• **SOURCE EXTRACT**:
---*---
It’s funny how often it seems that when you begin researching or exploring a particular idea, that idea or element suddenly seems to show up everywhere, whether you’re looking for it or not. Lately I’ve been studying 3D printing’s uses in alternative energy production and other sustainability efforts, and those efforts seem to be ramping up at an increasing pace – every time I turn around, there’s an announcement of a new development or novel technology in the race to slow climate change.
Last week, the big news on the alternative energy front was a collaboration between Lawrence Livermore National Laboratory and Giant Leap Technologies to produce sophisticated 3D printed microfluidic solar cells that would generate more power than current solar power plants, with less cost and less material. The project is being funded by a grant from the US Department of Energy, and this week the department has announced their own 3D printing project, this time directed at wind turbines.
The Department of Energy’s Advanced Manufacturing Office is a division dedicated to the development of environmentally and economically sustainable technology using the newest manufacturing methods – such as 3D printing. Working with partners including industry representatives, small businesses and universities, they’ve been responsible for the creation and commercialization of hundreds of energy-saving industrial technologies.
---*---
• **EXERCISE INSTRUCTIONS**:
a) From the 3D printing article, extract the part that opens with the words containing "Last week, the" and closes with "at wind turbines.", copying it word for word.
b) In one to three sentences, explain what the 3D printing article says would make the planned 3D printed microfluidic solar cells better than current solar power plants.
You can leave the records aside; they aren't needed.
---*---
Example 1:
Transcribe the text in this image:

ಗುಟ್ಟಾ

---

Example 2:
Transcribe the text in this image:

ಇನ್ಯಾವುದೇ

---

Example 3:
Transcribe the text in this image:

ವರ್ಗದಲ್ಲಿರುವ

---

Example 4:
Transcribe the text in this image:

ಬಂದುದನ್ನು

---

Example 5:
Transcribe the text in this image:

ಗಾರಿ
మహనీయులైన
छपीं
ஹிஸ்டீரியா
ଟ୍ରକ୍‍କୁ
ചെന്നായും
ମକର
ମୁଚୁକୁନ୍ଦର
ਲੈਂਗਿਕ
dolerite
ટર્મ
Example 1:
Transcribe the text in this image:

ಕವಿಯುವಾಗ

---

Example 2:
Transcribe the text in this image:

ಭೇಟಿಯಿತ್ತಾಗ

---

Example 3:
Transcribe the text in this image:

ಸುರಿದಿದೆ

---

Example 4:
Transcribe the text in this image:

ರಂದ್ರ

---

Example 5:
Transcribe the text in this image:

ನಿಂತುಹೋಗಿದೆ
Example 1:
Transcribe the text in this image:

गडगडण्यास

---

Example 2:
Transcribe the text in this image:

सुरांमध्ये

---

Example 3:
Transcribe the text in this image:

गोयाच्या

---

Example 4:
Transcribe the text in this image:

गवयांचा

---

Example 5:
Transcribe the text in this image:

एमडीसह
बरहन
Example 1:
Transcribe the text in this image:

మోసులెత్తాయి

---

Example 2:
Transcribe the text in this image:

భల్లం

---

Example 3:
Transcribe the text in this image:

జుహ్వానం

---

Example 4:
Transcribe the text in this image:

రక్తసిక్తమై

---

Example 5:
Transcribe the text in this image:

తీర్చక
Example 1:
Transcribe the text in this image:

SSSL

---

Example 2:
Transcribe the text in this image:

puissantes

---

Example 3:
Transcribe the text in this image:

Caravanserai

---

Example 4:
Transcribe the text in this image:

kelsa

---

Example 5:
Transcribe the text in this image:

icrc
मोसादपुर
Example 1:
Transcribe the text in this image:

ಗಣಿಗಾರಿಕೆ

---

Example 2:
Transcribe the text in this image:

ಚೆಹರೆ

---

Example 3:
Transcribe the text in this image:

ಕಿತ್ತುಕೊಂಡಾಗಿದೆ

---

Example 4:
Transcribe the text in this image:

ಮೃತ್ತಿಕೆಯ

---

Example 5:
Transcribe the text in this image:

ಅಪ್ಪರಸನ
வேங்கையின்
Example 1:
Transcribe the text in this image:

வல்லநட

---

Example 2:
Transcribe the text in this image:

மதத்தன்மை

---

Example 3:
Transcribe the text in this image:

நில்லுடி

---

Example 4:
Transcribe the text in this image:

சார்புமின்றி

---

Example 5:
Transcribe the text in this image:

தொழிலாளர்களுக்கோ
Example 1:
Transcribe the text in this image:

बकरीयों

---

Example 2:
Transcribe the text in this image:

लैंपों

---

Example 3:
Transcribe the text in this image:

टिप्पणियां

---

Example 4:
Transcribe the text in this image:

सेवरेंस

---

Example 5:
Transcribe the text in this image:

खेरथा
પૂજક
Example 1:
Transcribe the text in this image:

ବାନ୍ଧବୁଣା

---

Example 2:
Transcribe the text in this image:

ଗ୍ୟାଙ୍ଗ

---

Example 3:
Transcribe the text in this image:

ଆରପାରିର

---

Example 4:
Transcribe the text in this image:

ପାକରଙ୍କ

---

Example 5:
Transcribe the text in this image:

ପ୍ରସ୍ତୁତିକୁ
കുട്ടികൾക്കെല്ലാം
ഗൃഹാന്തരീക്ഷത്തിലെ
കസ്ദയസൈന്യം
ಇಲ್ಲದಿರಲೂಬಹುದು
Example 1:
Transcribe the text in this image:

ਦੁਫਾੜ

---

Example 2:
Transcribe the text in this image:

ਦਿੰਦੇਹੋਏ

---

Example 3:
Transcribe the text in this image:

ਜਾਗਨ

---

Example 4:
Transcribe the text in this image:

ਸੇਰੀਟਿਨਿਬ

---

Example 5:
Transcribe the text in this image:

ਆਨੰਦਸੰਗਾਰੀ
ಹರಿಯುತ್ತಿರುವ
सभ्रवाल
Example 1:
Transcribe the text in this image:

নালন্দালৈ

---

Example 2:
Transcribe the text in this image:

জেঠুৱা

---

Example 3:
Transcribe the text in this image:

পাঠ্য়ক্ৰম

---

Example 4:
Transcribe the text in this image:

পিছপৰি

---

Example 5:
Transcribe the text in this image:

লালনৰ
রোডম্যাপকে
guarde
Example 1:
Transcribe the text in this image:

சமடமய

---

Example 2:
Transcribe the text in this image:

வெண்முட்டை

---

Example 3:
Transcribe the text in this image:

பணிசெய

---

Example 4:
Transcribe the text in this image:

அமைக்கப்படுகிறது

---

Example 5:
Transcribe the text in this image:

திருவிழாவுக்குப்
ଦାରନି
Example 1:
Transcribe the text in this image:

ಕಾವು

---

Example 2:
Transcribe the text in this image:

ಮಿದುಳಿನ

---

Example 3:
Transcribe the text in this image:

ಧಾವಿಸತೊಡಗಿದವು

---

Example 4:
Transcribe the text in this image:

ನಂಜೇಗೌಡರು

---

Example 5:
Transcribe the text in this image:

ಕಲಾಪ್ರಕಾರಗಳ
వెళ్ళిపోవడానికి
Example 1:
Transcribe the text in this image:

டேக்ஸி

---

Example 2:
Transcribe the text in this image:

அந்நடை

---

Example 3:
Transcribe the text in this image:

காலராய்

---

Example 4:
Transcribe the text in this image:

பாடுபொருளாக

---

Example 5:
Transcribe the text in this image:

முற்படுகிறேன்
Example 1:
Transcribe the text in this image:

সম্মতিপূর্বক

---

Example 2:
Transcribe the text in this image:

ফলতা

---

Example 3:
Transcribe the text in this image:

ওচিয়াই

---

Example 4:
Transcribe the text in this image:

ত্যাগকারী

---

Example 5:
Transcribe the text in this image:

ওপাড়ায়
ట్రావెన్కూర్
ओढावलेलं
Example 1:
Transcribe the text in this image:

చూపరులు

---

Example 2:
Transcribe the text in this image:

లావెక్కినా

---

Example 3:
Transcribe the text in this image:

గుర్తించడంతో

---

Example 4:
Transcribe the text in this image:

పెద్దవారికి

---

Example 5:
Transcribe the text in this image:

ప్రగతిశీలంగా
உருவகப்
---*---
• **SOLUTION SET**:
a)
Last week, the big news on the alternative energy front was a collaboration between Lawrence Livermore National Laboratory and Giant Leap Technologies to produce sophisticated 3D printed microfluidic solar cells that would generate more power than current solar power plants, with less cost and less material. The project is being funded by a grant from the US Department of Energy, and this week the department has announced their own 3D printing project, this time directed at wind turbines.

b) The cells from the Lawrence Livermore National Laboratory and Giant Leap Technologies collaboration would generate more power than current solar power plants. They would also cost less and use less material.